1. Use more sophisticated text augmentation: I generated synthetic narratives with rules. LLM-based augmentation would create more realistic training data.

2. Add image features: Real fraud detection uses damage photos. A future version could incorporate vision models for inconsistency detection.

3. Implement drift detection: Fraud tactics evolve. The model needs monitoring for distribution shift and scheduled retraining triggers.

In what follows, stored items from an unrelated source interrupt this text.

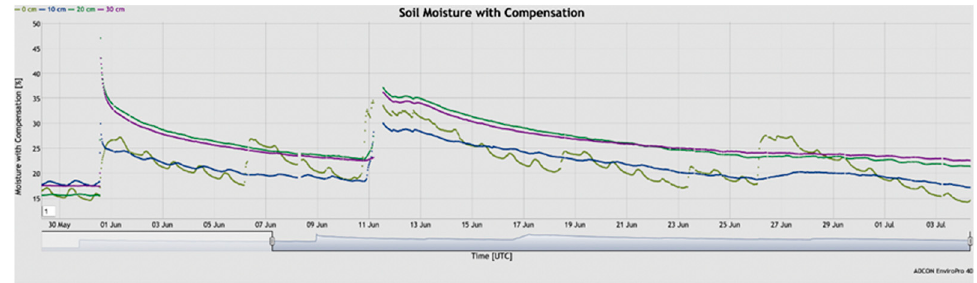
Figure 6. Soil moisture measurements in May and June 2022 in Sadovo, Bulgaria.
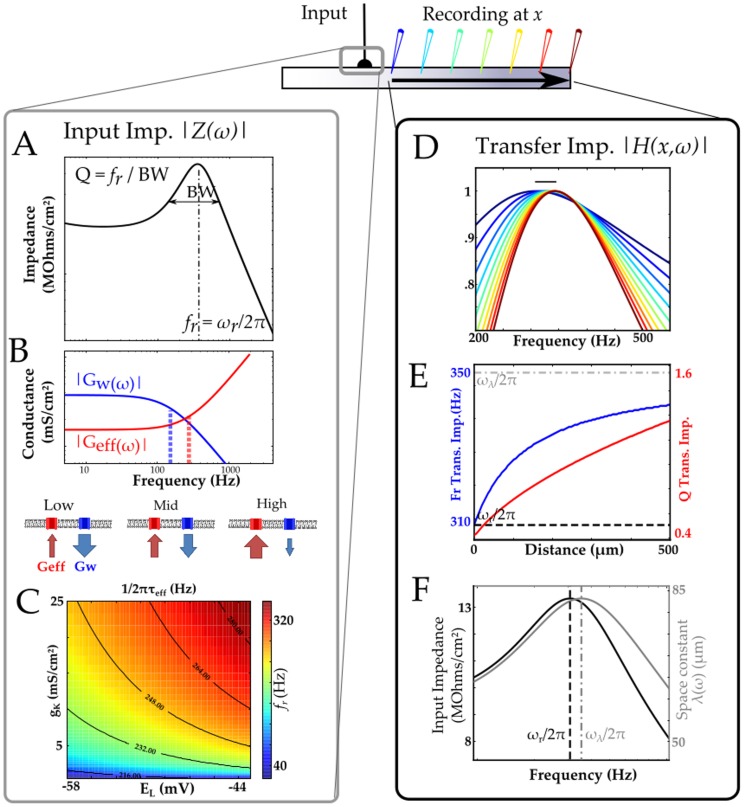
Resonance frequency in a cylindrical cable model.A. Input impedance and definition of resonance frequency () and resonance sharpness (Q-factor). B. Biophysical properties underlying resonance. A resonance is obtained if the effective admitttance  increases at higher frequencies (dotted red line) than the decrease of  (dotted blue line). C. Range of resonance frequencies, , of the input impedance ensuing from a realistic range of leak reversal potenial (EL) and potassium conductance density .  is color coded while isobars indicates the effective cut-off frequency (red dotted line in B). The resonance is set by the effective cut-off frequency  (black contour line) which depends on the potassium conductance density () and effective reversal potential of the membrane ();  is kept constant at 1 mS/cm2. D. Normalized transfer impedance of a semi-infinte cable measured at different position along the cable with positions color-coded (as in the schematics above). The range of resonance frequencies (310–340 Hz) expressed by the cable is displayed as an horizontal bar. E. The resonance of the membrane patch is different from the resonance frequency of the space constant. This inhrent mismatch produces the gradual change toward higher frequencies as distance between the recording and input sites increases F. The spatial profile of resonance frequency (blue solid line – left ordinate axis) best displays how  varies along the cable and is bounded by the resonance frequency of the input impedance (lower horizontal blue dotted line) and the resonance frequency of the space constant (upper horizontal blue dash-dotted line). The spatial profile of Q-factor is displayed as a red solid line (right ordinate axis). Both the membrane patch (A,B and C) and cable models (D and E) consist of a leak current, fast potassium current  and static H-type current  (see Methods).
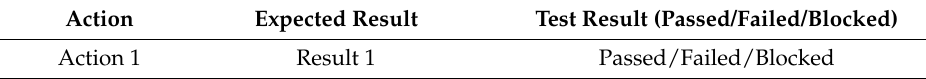
Table 1. Testing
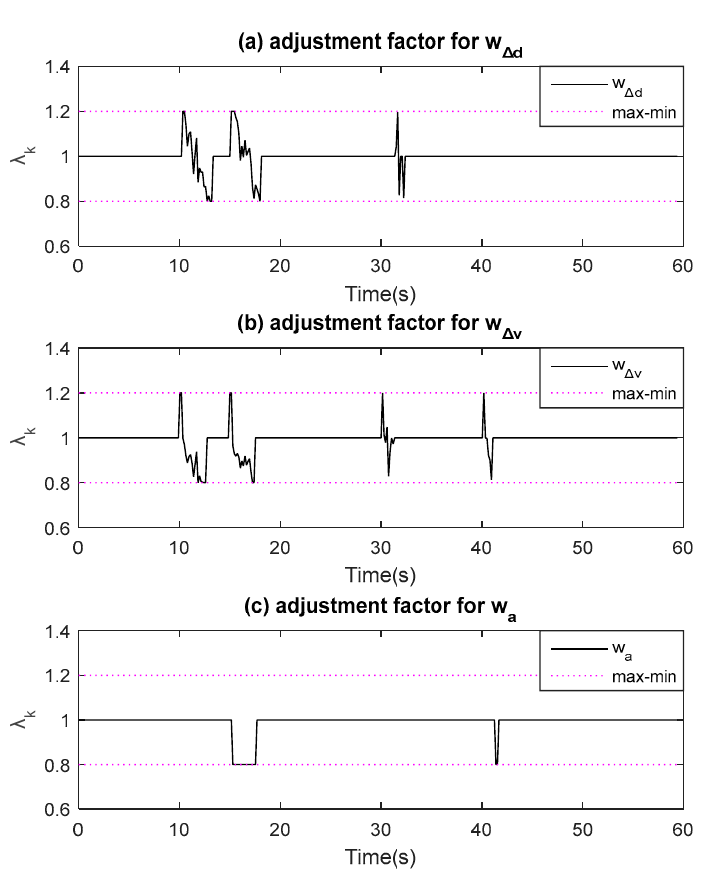
Figure 11. Adjustment factor for weight coefficient.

4. A/B test thresholds: The 70/40 thresholds for HIGH/MEDIUM risk were chosen heuristically. In production, you'd optimize these against business metrics.


The Results

Metric Value
Precision @ 50% Recall 75%
PR-AUC 0.82
Inference Latency ~320ms
Model Size 7MB

The 75% precision means: if investigators review our top-ranked claims until they've found half of all fraud, they'll be right 3 out of 4 times. Compared to random selection (~6% fraud rate), that's a 12x improvement in investigator efficiency.


Key Takeaways

  1. Combine model strengths: Use transformers for what they're good at (language), gradient boosting for what it's good at (tabular data)
  2. Prefer parameter-efficient fine-tuning: LoRA gives you 97% of full fine-tuning at 1.5% of the cost
  3. Encode domain knowledge: Monotonic constraints prevent embarrassing predictions and satisfy regulators
  4. Always calibrate: Raw model scores aren't probabilities—calibrate before making threshold decisions
  5. Optimize for production: A 10x faster model with 95% accuracy beats a slow model with 96% accuracy

Aegis is open source and available on GitHub. The training pipeline, including LoRA fine-tuning and XGBoost calibration, runs on Colab.